OBJETIVO DEL EJERCICIO: Sigue escribiendo el texto sobre el procés catalán justo después de su última frase.

Ayer se cerró en la
Ciutadella el círculo vicioso del procés.
Todo había empezado, si recuerdan, con el Parlament cercado por una multitud de
“indignados” herederos del 15-M, que obligó al entonces baranda de la “Gene”, el molt
honorable Artur Mas, a aterrizar de emergencia en helicóptero. Fue a partir de ahí como el Astuto urdió una vía de escape a través de la promesa de una fakeindependencia que se conseguiría con
facilidad pasmosa, atiborraría de divisas las arcas del Tesoro patrio y
permitiría a la ciudadanía atar los perros con longanizas.
El procés fue trampeando con altibajos,
primero bajo la dirección de Mas el Enredón y luego de Puigdemont el Polichinela.
Los dos acabaron por causar baja en el parte de incidencias, víctimas de sendos
accidentes laborales en el ejercicio de sus delicadas funciones. Los dos, de
otra parte, padecieron el viacrucis de ser llamados traidores en algún momento por
una plebe soliviantada, si bien tal circunstancia no les ha impedido seguir en
nómina como próceres de la patria.
Detrás de ellos
llegó Quim Torra, el Jardinero Fiel del procés.
A Puchi se le podía criticar su excesivo juego de cintura, los vaivenes
imprevisibles que le han paseado por toda Europa y lo tienen ahora amarrado a
su Waterloo personal, a la espera de tropecientos juicios. Torra, por el
contrario, carece por completo de cintura. Su inutilidad es clamorosa. Siempre
que habla parece estar pensando en otra cosa, tan desligado aparece de la realidad
que lo rodea.
Así se ha llegado a
la situación surrealista de anoche, con los Mossos de Buch formando un cordón
policial para impedir el asalto de un centenar de encapuchados con antorchas a la
sede de la soberanía representativa del pueblo catalán, al grito de «Torra dimissió!!», mientras el aludido,
president nominal de todos los catalanes, les dirigía guiños y esbozaba gestos
de aplauso: “¡Adelante! ¡Presionad! No cedáis!”

EXTRACTO DE DATOS:

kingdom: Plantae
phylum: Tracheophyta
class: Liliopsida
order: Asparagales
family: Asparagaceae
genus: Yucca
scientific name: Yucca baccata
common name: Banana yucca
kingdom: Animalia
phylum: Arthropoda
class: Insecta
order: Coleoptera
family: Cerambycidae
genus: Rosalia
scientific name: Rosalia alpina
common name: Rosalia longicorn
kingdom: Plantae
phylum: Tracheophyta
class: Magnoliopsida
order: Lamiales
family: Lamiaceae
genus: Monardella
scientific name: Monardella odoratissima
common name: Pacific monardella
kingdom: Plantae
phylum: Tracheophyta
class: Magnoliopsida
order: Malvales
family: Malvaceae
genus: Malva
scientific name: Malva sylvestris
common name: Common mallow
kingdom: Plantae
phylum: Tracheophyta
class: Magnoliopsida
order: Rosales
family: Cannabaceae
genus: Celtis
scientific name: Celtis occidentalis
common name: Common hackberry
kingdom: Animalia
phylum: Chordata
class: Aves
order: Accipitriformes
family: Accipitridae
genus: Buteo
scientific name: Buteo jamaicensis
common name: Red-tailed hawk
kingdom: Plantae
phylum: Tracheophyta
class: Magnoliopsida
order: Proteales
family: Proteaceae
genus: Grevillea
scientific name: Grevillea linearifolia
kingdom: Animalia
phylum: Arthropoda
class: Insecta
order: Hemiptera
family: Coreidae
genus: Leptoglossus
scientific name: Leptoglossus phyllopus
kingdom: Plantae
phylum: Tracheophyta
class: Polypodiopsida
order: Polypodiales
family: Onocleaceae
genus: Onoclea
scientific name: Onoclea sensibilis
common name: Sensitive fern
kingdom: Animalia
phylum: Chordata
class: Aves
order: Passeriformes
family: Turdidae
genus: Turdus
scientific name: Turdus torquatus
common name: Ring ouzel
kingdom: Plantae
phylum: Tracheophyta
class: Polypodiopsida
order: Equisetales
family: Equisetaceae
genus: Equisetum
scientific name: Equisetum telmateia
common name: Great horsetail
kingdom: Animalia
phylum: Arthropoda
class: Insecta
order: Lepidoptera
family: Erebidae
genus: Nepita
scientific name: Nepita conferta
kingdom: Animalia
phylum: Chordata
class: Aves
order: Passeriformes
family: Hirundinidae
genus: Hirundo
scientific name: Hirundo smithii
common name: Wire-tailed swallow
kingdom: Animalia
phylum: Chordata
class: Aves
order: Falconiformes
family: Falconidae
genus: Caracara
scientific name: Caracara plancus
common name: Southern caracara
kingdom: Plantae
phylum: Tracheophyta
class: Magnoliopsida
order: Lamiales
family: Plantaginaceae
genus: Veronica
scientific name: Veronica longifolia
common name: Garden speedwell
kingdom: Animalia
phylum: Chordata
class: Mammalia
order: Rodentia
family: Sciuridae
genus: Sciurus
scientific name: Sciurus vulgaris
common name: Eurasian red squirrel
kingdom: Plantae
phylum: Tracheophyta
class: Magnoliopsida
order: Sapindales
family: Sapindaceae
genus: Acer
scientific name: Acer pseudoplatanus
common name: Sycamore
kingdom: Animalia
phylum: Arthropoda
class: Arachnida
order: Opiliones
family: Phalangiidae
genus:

RESPUESTA ESCRITA:
Nos hemos
preguntado repetidamente en qué se ocupa Quim Torra, sin llegar a ninguna
conclusión cierta. Ha llegado el momento de preguntarnos además a quién representa.
No a todo el vasto conjunto de la oposición, dado que ni siquiera ha hecho un
gesto de reconocimiento hacia ella: lo que no pertenece a la Catalunya prístina
no existe para Torra.
Tampoco a la CUP,
que lo ha enfilado desde hace tiempo. Ni a Esquerra Republicana, que multiplica
los gestos de diferenciación de esa peste. No al PDeCAT en tanto que partido,
ni a sus diversos avatares recién nacidos a la vida política o a punto de
nacer. No a los empresarios que reclamaban en vano hace pocos días su presencia
en el acto de la reivindicación, económicamente crucial, del corredor
mediterráneo. No, finalmente, a los CDR, que exigen su dimisión y la del conseller
de Interior.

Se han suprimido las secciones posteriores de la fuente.